● Excerpted passage
WASHINGTON — Embracing the language of confrontation and war, President Donald Trump on Monday declared himself the “president of law and order” and
Trump made his Rose Garden declaration to the sound of tear gas and rubber bullets clearing peaceful protesters from the park in front of the White House. It created a split screen for the ages, with his critics saying the president was deepening divisions at a time when leadership was crucial to help unify a fractured country.
The president’s forceful turn to a partisan posture was reminiscent of the us-vs.-them rhetoric he has often used when under pressure, including in the face of the coronavirus pandemic. He has responded to the violence with a string of polarizing tweets, one starkly laying out the political stakes by underscoring the approach of Election Day.
“NOVEMBER 3RD,” was all it said.
Trump vowed to deploy the U.S. military to America’s own cities to quell a rise of violent protests, including ransacking stores and burning police cars. He offered little recognition of the anger coursing through the country as he demanded a harsher crackdown on the mayhem that has erupted following the death of George Floyd.
Floyd died after a white Minneapolis police officer pinned him down and pressed his neck with his knee as the man pleaded that he couldn’t breathe. Violent demonstrations have raged in dozens of cities across the nation, marking a level of widespread turmoil unseen for decades.
The political ground beneath Trump has greatly shifted in the spring of this election year. He was supposed to be running on a strong economy, but now he’s facing a pandemic, an economic collapse and civil unrest not seen since the 1960s.
Indeed, some around the president likened the moment to 1968, when Richard Nixon ran as the law-and-order candidate in the aftermath of a summer of riots and captured the White House. But Trump is the incumbent and, despite his efforts to portray himself as a political outsider, he risks being held responsible for the violence.
Trump emerged after two days out of public view in the White House to threaten to deploy “thousands and thousands” of U.S. troops. Then he made a surprise walk through Lafayette Park to a Washington house of worship known as “The Church of the Presidents” that suffered fire damage in the protests.
That brought a quick condemnation from Episcopal Bishop Mariann Edgar Budde.
“The president just used a Bible and one of the churches of my diocese as a backdrop for a message antithetical to the teachings of Jesus and everything that our church stands for,” she said. But he had his campaign moment.
In a video teleconference Monday morning, Trump scolded governors.
“Most of you are weak,” he said. “It’s like a war. And we will end it fast. Be tough.”

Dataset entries
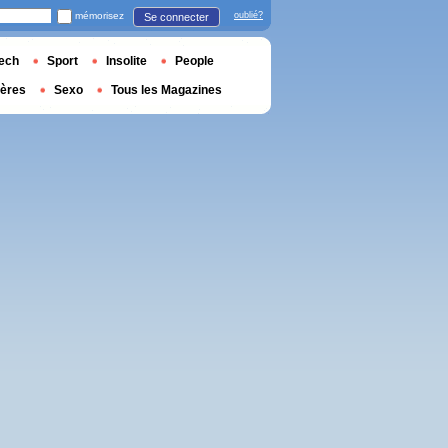
mémorisez
oublié?
Se connecter
ech
Sport
Insolite
People
ières
Sexo
Tous les Magazines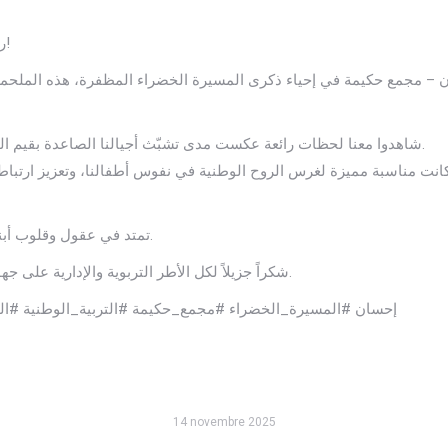
💚❤️ روحُ المسيرةِ الخضراء تتجسّد في صغارِنا!
ن – مجمع حكيمة في إحياء ذكرى المسيرة الخضراء المظفرة، هذه الملحم
🎥 شاهدوا معنا لحظات رائعة عكست مدى تشبّث أجيالنا الصاعدة بقيم الوطنية، السلام، المسؤولية، والوفاء للوطن.
تمتد في عقول وقلوب أبناءنا لتبقى رمزاً للوحدة والإصرار جيلاً بعد جيل.
🙏 شكراً جزيلاً لكل الأطر التربوية والإدارية على جهودهم الكبيرة في إنجاح هذا النشاط المميز.
إحسان #المسيرة_الخضراء #مجمع_حكيمة #التربية_الوطنية #ال
14 novembre 2025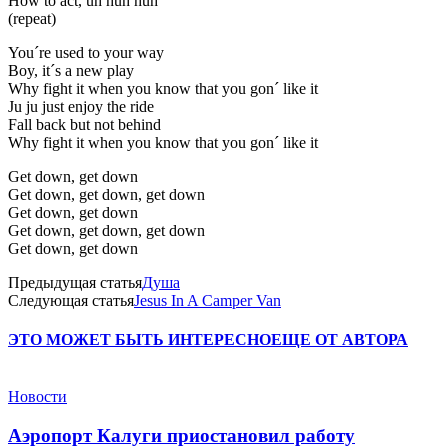
How to act, uh huh huh
(repeat)
You´re used to your way
Boy, it´s a new play
Why fight it when you know that you gon´ like it
Ju ju just enjoy the ride
Fall back but not behind
Why fight it when you know that you gon´ like it
Get down, get down
Get down, get down, get down
Get down, get down
Get down, get down, get down
Get down, get down
Предыдущая статья
Душа
Следующая статья
Jesus In A Camper Van
ЭТО МОЖЕТ БЫТЬ ИНТЕРЕСНО
ЕЩЕ ОТ АВТОРА
Новости
Аэропорт Калуги приостановил работу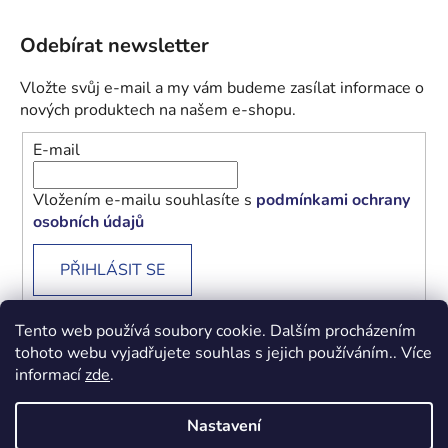
Odebírat newsletter
Vložte svůj e-mail a my vám budeme zasílat informace o
nových produktech na našem e-shopu.
E-mail
Vložením e-mailu souhlasíte s
podmínkami ochrany
osobních údajů
PŘIHLÁSIT SE
Tento web používá soubory cookie. Dalším procházením
tohoto webu vyjadřujete souhlas s jejich používáním.. Více
informací
zde
.
Obchodní podmínky
Podmínky ochrany osobních údajů
Nastavení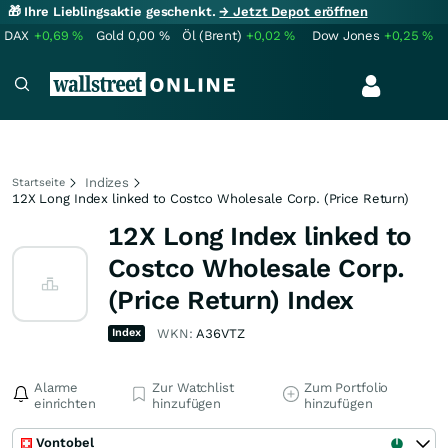
🎁 Ihre Lieblingsaktie geschenkt.
→ Jetzt Depot eröffnen
DAX
+0,69
%
Gold
0,00
%
Öl (Brent)
+0,02
%
Dow Jones
+0,25
%
Indizes
Startseite
12X Long Index linked to Costco Wholesale Corp. (Price Return)
12X Long Index linked to
Costco Wholesale Corp.
(Price Return) Index
Index
WKN:
A36VTZ
Alarme
Zur Watchlist
Zum Portfolio
einrichten
hinzufügen
hinzufügen
Vontobel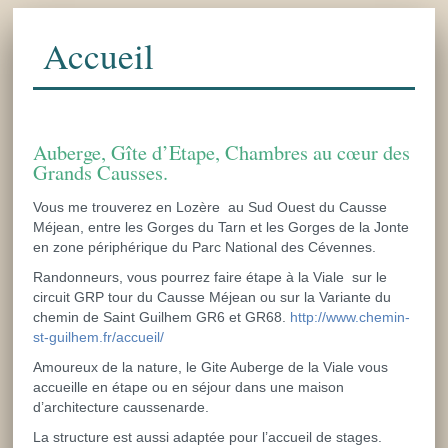
Accueil
Auberge, Gîte d’Etape, Chambres au cœur des
Grands Causses.
Vous me trouverez en Lozère au Sud Ouest du Causse
Méjean, entre les Gorges du Tarn et les Gorges de la Jonte
en zone périphérique du Parc National des Cévennes.
Randonneurs, vous pourrez faire étape à la Viale sur le
circuit GRP tour du Causse Méjean ou sur la Variante du
chemin de Saint Guilhem GR6 et GR68.
http://www.chemin-
st-guilhem.fr/accueil/
Amoureux de la nature, le Gite Auberge de la Viale vous
accueille en étape ou en séjour dans une maison
d’architecture caussenarde.
La structure est aussi adaptée pour l’accueil de stages.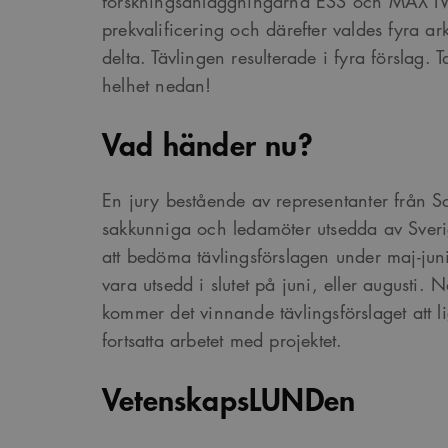
forskningsanläggningarna ESS och MAX IV.
prekvalificering och därefter valdes fyra ar
delta. Tävlingen resulterade i fyra förslag. T
helhet nedan!
Vad händer nu?
En jury bestående av representanter från Sc
sakkunniga och ledamöter utsedda av Sveri
att bedöma tävlingsförslagen under maj-jun
vara utsedd i slutet på juni, eller augusti. 
kommer det vinnande tävlingsförslaget att li
fortsatta arbetet med projektet.
VetenskapsLUNDen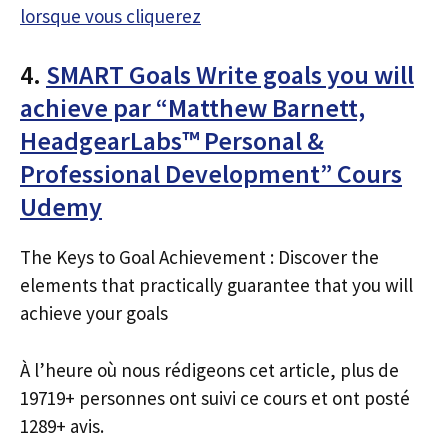
lorsque vous cliquerez
4.
SMART Goals Write goals you will
achieve par “Matthew Barnett,
HeadgearLabs™ Personal &
Professional Development” Cours
Udemy
The Keys to Goal Achievement : Discover the
elements that practically guarantee that you will
achieve your goals
À l’heure où nous rédigeons cet article, plus de
19719+ personnes ont suivi ce cours et ont posté
1289+ avis.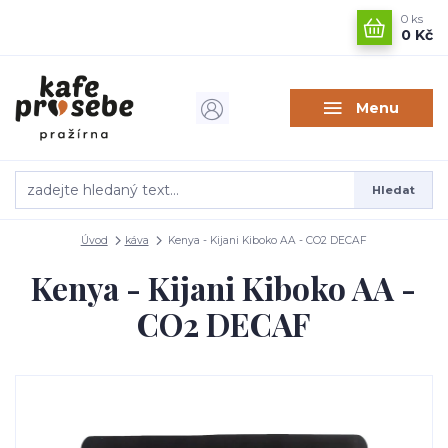
0
ks
0 Kč
Menu
Hledat
Úvod
káva
Kenya - Kijani Kiboko AA - CO2 DECAF
Kenya - Kijani Kiboko AA -
CO2 DECAF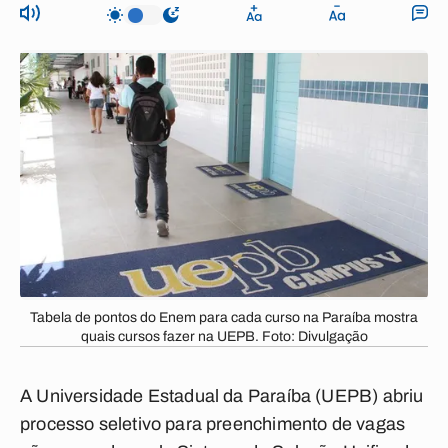
Tabela de pontos do Enem para cada curso na Paraíba mostra
quais cursos fazer na UEPB. Foto: Divulgação
A Universidade Estadual da Paraíba (UEPB) abriu
processo seletivo para preenchimento de vagas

● Task requirements
1. Answer these questions from the news article:
(a) What did Bishop Mariann Edgar Budde say the president used as a backdrop?
(b) To which year did some around the president liken the moment?
(c) What did the tweet quoted in the article say?
2. In the news article, reproduce the passage starting at "Trump vowed to" and ending at "of George Floyd.", changing "U.S. military" to "National Guard".
3. Rewrite the news article's paragraph beginning "The political ground beneath Trump" as a single shorter sentence that keeps its main facts.

● Set of answers
1.
(a) A Bible and one of the churches of her diocese.
(b) 1968.
(c) "NOVEMBER 3RD"

2.
Trump vowed to deploy the National Guard to America’s own cities to quell a rise of violent protests, including ransacking stores and burning police cars. He offered little recognition of the anger coursing through the country as he demanded a harsher crackdown on the mayhem that has erupted following the death of George Floyd.

3. Trump's political footing has shifted sharply this election spring: instead of running on a strong economy, he now faces a pandemic, an economic collapse and civil unrest not seen since the 1960s.